Data extracted from a collection
========================================

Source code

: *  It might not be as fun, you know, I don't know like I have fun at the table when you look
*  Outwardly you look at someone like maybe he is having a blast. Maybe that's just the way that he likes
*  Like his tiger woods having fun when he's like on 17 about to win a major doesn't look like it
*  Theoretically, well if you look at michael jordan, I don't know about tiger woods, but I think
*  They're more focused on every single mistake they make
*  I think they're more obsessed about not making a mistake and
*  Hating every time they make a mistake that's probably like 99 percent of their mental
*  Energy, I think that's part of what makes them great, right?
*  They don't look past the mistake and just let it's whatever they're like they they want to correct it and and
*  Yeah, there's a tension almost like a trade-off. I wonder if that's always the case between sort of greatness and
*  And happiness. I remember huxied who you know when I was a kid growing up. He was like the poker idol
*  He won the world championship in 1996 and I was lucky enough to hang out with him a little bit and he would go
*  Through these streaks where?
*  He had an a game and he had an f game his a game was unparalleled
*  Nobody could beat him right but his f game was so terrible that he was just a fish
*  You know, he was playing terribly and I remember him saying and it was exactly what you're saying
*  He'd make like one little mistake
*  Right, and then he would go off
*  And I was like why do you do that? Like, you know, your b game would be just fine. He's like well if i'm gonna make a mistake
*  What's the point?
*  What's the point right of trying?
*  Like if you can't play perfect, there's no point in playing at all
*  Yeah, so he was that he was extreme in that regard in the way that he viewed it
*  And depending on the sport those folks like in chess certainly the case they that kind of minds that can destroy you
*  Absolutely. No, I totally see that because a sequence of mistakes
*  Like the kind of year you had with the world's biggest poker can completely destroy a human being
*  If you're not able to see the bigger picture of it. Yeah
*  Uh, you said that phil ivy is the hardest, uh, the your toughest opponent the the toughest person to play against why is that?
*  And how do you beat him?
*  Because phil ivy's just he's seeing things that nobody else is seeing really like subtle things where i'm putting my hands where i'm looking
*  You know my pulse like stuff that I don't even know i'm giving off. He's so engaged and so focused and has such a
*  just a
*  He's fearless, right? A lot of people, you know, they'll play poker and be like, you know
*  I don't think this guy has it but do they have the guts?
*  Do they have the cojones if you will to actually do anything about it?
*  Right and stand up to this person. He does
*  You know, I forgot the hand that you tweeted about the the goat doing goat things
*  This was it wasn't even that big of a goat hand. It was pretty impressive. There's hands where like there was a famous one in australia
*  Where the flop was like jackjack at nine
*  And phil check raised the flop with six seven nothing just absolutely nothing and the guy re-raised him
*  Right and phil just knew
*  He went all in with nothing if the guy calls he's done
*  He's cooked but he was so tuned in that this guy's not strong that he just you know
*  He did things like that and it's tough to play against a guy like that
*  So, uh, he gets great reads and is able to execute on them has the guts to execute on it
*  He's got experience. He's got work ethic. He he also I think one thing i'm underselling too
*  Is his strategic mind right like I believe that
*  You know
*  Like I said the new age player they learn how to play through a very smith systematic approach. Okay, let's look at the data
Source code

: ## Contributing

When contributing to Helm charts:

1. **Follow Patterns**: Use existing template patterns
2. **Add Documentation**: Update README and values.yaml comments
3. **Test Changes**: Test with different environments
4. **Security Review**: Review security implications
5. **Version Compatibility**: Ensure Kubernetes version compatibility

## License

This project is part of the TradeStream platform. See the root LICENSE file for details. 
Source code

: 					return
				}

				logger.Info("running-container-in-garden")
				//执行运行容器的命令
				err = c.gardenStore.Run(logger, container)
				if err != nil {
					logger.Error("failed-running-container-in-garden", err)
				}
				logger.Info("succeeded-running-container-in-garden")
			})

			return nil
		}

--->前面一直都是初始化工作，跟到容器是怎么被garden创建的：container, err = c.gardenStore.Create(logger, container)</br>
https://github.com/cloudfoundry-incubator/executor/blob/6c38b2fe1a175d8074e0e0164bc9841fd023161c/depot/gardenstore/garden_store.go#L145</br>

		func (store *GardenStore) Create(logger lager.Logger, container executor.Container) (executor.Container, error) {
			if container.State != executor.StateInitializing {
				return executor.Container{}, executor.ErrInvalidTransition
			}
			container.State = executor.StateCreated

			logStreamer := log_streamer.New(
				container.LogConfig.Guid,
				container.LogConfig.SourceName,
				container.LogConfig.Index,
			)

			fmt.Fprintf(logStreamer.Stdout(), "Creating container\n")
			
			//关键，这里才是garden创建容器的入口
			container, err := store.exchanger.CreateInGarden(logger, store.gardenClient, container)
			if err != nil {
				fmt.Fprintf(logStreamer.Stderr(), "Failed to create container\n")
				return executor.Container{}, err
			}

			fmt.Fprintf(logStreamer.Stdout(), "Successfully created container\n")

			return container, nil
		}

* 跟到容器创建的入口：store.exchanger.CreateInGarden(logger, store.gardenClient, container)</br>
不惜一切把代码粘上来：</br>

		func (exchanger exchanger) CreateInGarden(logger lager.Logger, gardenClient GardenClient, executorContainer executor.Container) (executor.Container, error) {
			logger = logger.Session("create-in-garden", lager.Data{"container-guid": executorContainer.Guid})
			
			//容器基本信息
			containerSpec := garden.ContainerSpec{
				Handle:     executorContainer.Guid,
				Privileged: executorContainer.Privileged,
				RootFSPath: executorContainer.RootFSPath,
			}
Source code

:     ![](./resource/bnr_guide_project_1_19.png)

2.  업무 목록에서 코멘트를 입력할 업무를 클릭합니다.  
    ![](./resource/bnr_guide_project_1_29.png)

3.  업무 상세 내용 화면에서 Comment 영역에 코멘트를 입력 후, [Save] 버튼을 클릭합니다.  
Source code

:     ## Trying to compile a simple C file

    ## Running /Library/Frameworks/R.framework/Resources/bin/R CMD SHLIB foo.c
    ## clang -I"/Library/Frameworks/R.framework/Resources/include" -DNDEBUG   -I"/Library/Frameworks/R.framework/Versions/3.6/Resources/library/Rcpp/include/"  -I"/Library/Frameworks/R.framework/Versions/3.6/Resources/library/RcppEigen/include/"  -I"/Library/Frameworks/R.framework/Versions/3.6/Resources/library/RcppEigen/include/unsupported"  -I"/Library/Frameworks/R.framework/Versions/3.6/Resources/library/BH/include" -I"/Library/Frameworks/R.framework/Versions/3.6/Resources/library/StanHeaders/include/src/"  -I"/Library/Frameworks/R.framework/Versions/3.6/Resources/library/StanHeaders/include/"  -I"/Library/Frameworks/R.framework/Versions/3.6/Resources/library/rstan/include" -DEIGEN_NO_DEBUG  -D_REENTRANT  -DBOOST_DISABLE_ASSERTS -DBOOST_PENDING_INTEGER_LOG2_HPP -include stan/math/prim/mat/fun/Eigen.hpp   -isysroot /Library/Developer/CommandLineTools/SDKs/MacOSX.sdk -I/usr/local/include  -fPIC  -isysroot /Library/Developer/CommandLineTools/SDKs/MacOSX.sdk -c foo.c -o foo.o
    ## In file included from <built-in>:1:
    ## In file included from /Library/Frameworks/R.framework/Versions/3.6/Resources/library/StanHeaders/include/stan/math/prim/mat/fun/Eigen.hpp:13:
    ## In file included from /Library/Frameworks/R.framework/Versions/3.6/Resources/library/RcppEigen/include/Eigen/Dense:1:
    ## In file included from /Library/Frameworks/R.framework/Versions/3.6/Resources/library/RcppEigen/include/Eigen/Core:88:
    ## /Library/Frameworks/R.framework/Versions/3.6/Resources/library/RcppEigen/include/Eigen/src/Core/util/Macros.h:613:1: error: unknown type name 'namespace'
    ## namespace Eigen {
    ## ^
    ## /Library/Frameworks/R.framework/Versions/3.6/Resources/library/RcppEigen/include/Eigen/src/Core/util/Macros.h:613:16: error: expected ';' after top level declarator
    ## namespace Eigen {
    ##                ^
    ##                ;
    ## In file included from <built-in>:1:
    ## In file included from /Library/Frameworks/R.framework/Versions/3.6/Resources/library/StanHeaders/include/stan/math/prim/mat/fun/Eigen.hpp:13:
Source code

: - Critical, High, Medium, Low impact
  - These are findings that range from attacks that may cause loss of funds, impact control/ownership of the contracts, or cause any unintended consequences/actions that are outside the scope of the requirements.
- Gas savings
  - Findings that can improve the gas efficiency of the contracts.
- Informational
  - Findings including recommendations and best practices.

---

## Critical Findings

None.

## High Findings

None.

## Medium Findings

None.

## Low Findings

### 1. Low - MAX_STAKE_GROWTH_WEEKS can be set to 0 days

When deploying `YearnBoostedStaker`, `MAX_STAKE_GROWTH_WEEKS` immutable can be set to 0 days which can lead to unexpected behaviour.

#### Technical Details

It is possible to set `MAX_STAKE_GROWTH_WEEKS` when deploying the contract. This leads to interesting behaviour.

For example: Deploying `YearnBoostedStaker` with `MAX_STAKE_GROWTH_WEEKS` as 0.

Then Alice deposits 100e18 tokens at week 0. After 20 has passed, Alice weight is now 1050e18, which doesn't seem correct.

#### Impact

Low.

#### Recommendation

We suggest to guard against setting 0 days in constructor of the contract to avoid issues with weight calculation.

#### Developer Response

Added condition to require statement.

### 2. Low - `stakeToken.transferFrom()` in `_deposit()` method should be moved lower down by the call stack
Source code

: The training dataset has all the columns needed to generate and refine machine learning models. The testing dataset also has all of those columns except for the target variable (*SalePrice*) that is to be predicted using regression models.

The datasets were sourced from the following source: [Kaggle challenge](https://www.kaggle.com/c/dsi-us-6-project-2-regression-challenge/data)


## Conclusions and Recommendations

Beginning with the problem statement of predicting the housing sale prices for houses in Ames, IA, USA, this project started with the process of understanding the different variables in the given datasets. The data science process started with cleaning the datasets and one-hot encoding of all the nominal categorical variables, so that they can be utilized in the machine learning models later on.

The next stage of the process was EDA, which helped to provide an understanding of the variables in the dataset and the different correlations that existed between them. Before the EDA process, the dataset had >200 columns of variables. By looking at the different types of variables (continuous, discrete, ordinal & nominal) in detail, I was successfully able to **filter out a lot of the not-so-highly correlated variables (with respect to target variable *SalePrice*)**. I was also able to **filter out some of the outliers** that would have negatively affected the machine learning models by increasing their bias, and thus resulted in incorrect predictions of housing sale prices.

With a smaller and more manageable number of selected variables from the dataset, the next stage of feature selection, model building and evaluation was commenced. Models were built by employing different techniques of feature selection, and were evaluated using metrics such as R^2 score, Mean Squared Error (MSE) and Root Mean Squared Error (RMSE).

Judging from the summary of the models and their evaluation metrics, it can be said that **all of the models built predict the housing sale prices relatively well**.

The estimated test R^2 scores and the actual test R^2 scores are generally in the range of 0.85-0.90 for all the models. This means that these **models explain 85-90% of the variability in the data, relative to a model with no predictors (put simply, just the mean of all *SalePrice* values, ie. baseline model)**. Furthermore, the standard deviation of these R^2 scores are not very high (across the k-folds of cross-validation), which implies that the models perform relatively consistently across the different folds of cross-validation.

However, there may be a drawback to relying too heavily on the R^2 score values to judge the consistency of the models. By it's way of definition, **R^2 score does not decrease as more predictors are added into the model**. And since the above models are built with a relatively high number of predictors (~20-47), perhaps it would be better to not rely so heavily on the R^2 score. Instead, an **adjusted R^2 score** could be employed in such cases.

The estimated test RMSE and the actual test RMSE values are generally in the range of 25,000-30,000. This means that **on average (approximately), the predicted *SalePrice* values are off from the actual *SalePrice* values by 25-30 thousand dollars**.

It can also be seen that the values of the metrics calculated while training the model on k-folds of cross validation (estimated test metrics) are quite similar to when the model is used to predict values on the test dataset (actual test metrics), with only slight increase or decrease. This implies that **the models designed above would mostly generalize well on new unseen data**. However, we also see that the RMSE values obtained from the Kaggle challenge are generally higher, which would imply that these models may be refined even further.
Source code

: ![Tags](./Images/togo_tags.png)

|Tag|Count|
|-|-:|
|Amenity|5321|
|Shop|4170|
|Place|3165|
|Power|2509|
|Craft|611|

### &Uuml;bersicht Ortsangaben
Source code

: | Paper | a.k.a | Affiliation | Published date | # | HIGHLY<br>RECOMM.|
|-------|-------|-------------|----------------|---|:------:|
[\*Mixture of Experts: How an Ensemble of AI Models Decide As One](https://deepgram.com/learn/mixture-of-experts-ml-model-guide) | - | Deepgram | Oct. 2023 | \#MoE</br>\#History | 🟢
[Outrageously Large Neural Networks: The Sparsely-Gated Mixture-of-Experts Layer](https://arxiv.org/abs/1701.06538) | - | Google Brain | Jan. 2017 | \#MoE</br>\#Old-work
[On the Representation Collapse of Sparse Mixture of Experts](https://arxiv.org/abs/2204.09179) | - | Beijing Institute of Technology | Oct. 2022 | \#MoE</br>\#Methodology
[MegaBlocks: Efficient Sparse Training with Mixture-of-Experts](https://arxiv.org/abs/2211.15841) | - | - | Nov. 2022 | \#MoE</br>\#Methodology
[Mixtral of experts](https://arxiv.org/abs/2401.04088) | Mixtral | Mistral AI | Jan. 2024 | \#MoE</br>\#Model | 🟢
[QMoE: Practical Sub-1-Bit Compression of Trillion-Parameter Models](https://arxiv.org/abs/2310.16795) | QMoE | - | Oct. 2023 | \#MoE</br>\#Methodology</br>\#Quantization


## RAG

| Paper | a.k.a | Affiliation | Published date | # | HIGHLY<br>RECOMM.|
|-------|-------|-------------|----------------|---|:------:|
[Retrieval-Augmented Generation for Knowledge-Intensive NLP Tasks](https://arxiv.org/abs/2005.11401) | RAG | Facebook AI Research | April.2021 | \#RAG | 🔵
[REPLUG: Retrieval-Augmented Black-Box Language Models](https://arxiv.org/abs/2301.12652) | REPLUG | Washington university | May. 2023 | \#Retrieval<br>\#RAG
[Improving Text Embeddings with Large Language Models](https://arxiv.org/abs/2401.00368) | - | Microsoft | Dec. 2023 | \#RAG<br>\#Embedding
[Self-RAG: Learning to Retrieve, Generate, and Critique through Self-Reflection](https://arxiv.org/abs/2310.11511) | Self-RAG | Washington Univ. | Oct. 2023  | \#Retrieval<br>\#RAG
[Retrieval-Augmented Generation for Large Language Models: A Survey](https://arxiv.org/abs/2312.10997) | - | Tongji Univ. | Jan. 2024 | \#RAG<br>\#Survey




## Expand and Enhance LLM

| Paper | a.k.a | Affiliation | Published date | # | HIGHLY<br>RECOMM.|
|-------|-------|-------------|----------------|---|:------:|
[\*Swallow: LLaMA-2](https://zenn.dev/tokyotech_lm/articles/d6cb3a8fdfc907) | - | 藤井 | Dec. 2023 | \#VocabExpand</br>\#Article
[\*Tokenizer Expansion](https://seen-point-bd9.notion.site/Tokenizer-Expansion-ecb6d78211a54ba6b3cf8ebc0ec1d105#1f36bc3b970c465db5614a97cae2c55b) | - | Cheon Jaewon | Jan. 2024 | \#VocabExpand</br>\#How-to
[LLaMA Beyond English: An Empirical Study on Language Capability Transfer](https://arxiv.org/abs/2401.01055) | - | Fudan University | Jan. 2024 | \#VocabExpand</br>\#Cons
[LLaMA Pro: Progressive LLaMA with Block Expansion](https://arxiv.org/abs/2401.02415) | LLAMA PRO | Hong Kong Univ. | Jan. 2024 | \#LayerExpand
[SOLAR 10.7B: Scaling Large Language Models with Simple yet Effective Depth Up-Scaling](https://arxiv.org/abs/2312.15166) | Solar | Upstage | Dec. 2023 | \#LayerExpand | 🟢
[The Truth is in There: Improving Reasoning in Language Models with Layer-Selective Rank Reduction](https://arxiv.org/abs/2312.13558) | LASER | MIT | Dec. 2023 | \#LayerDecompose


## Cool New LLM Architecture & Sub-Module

========================================

## Instructions for the task
Go through the entries above and copy each line with "file" in it.

## Answer area
This project is part of the TradeStream platform. See the root LICENSE file for details. 
:     ## Trying to compile a simple C file
    ## In file included from <built-in>:1:
    ## In file included from /Library/Frameworks/R.framework/Versions/3.6/Resources/library/StanHeaders/include/stan/math/prim/mat/fun/Eigen.hpp:13:
    ## In file included from /Library/Frameworks/R.framework/Versions/3.6/Resources/library/RcppEigen/include/Eigen/Dense:1:
    ## In file included from /Library/Frameworks/R.framework/Versions/3.6/Resources/library/RcppEigen/include/Eigen/Core:88:
    ## In file included from <built-in>:1:
    ## In file included from /Library/Frameworks/R.framework/Versions/3.6/Resources/library/StanHeaders/include/stan/math/prim/mat/fun/Eigen.hpp:13:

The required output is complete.